If you’re sitting at home and ready to unwind, you’re probably looking for the next show on Netflix to binge-watch. Moreover, if you’re a foodie, you’re probably looking for a show about food.
Netflix has you covered. Obviously, we want a captivating story that will motivate us to watch. Check. We want to escape and have fun by traveling to new places and watching new experiences unfold. Double-check. But most of all, we want to watch something visually-appetizing, enough to make our mouths water during every scene.
However, what is most unique about Netflix’s line-up of original food-related content is the complex nature of food and people. These food shows are multi-dimensional and help enhance the human condition through food. We explain our picks for the five must-watch food series on Netflix below:
Salt Fat Acid Heat
In Netflix’s newest food documentary entry, Salt Fat Acid Heat, chef and food writer, Samin Nosrat, provides a refreshing voice as she gives us a beautifully authentic way to view food and travel. Her focus is taste — that is, the four distinct tastes that resides in all forms of cooking: Salt, fat, acid and heat. The visuals are as vibrant as Nosrat’s personality, and her humor is intoxicating.
Nosrat’s philosophy is twofold. One, that food is universal and can bring us all together.

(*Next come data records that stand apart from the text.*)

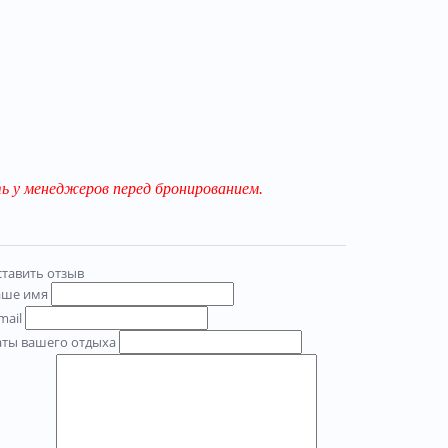
 у менеджеров перед бронированием.
тавить отзыв
аше имя
mail
аты вашего отдыха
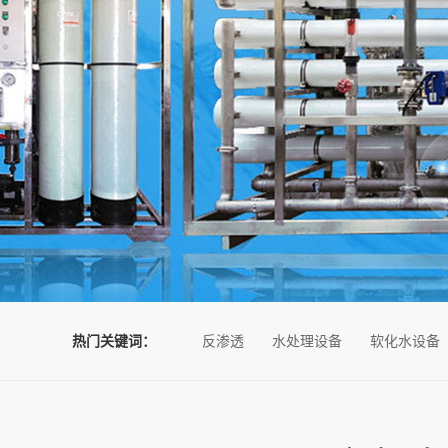
热门关键词：
反渗透
水处理设备
软化水设备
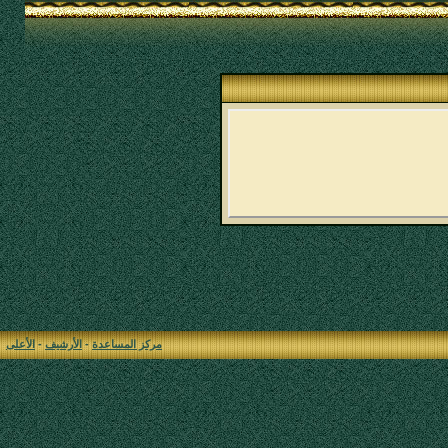
مركز المساعدة
-
الأرشيف
-
الأعلى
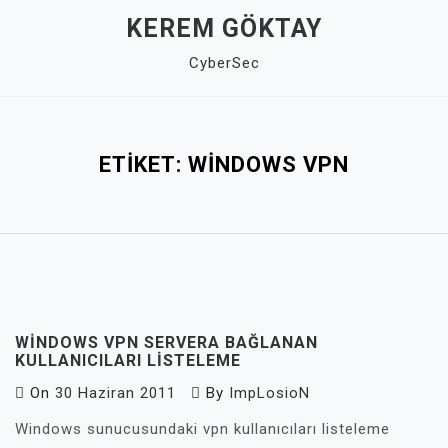
Skip
KEREM GÖKTAY
to
CyberSec
content
Close
Menu
ETIKET:
WINDOWS VPN
WINDOWS VPN SERVERA BAĞLANAN
KULLANICILARI LISTELEME
On
30 Haziran 2011
By
ImpLosioN
Windows sunucusundaki vpn kullanıcıları listeleme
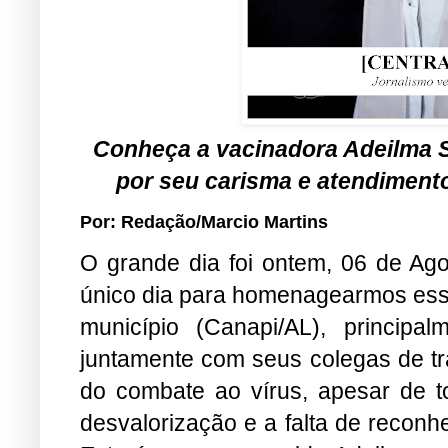
Conheça a vacinadora Adeilma So
por seu carisma e atendiment
Por: Redação/Marcio Martins
O grande dia foi ontem, 06 de Agos
único dia para homenagearmos essa
município (Canapi/AL), princi
juntamente com seus colegas de tra
do combate ao vírus, apesar de to
desvalorização e a falta de reconh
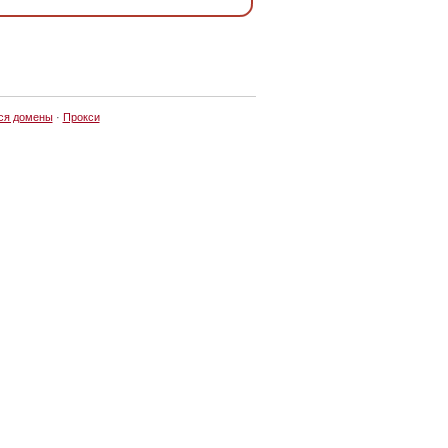
ся домены
·
Прокси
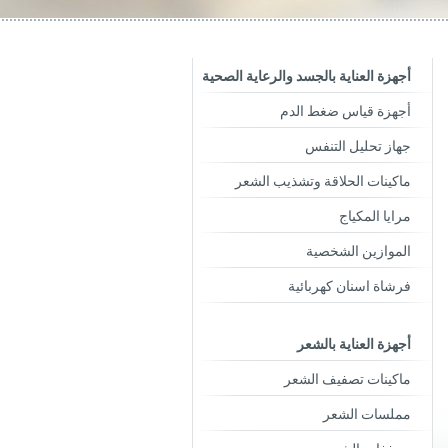
أجهزة العناية بالجسد والرعاية الصحية
أجهزة قياس ضغط الدم
جهاز تحليل التنفس
ماكينات الحلاقة وتشذيب الشعر
مرايا المكياج
الموازين الشخصية
فرشاة اسنان كهربائية
أجهزة العناية بالشعر
ماكينات تصفيف الشعر
مملسات الشعر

And two, that good food is easily accessible and personal. In her show, food is a rich culture that shows her audience that we are diverse, but we are also human. But most important, her voice is youthful, fearless and diverse. Watching this show is like going on a trip with a close friend. And it will make you love and appreciate food and the world more than you already do.
In Netflix’s Ugly Delicious, James Beard award-winning chef and Momofuku restauranteur, David Chang, takes you in search of ugly food — food that we typically overlook because it is not considered fine dining. Every episode showcases a different ugly food like pizza, tacos and fried chicken; but it turns the dish on its head by introducing a re-invention or twist to the food. As a fun added-bonus, Chang takes along several guests, from culinary greats like Wolfgang Puck and the late Jonathan Gold, to celebrity friends like Jimmy Kimmel and Gillian Jacobs.
Visually-lively and deliciously bold, this series is not afraid to embrace the beauty of these ugly foods. Chang explores topics like fusion dishes, strange eats and comfort foods, all the while presenting the featured dishes and chefs in a refreshing new way. Its omnivorous outlook on today’s food culture and its discussion about culinary stereotypes are meant to tickle any foodie’s brain, as well as their palate.
Somebody Feed Phil
Somebody Feed Phil is Netflix’s follow-up series to PBS’s short-lived series I’ll Have What Phil’s Having. Phil Rosenthal, creator of the popular sitcom, Everybody Loves Raymond, turns his attention to the culinary world, bringing his humor, light-hearted fun and enthusiasm. This more travel-oriented series takes us from city-to-city in search of great food. Every episode is centered on one place, from Bangkok to Tel Aviv, and New Orleans to Buenos Aires.
Throughout the series, Phil’s voice is genuine and familiar. He isn’t a professional chef or food critic; He’s one of us. Paired with delectable food shots, his comedic quips, humorous anecdotes and paternal quirks are a delight to savor. With every new person he meets or experience he encounters, Phil shows us the wonders of the world through his giddy eyes. In every episode, he checks-in with his adorable parents, which always makes for a hilarious exchange. Rosenthal lives a foodie travelers dream-come-true and you will certainly want to be a part of the ride.
Probably the most intellectually-intricate piece on our list, Cooked comes from the mind of journalist Michael Pollan. Cooked showcases the diverse stories of individuals in a true exploration of the food’s significance to humanity. Each of the four episodes focuses on one of the natural elements: fire, water, air and earth. With each beautifully-presented installment, we learn more about the intimate relationship between who we are and what we eat.
The series is definitely a window into worlds that you might not usually get to see that often. But the series is also a mirror, reflecting back to us the general disconnect we have now with food and cooking. It’s a conversation that deconstructs the very idea of cooking in human history and presents it in a palatable, relatable and thought-provoking way.
Perhaps the longest-running food documentary series on Netflix, the Emmy-nominated Chef’s Table takes gourmet food to a whole new level. Each episode is an exploration of a world-class chef. It’s not a stretch to say that many of these people are culinary geniuses. Wildly-inventive and intensely-passionate, the variety of culinary provocateurs all have their own personalities and stories that shine through in their cuisine.
Visually, the series is a stunning gastronomic explosion of aesthetic food. Every shot takes you into the world of the chef; every moment reveals their truest minds. After watching, it’s hard not to appreciate the deliberate work that these chefs, and truthfully, all chefs put into their creations. The show is an artistic endeavor to elevate the portrait of the chef and the ways they create.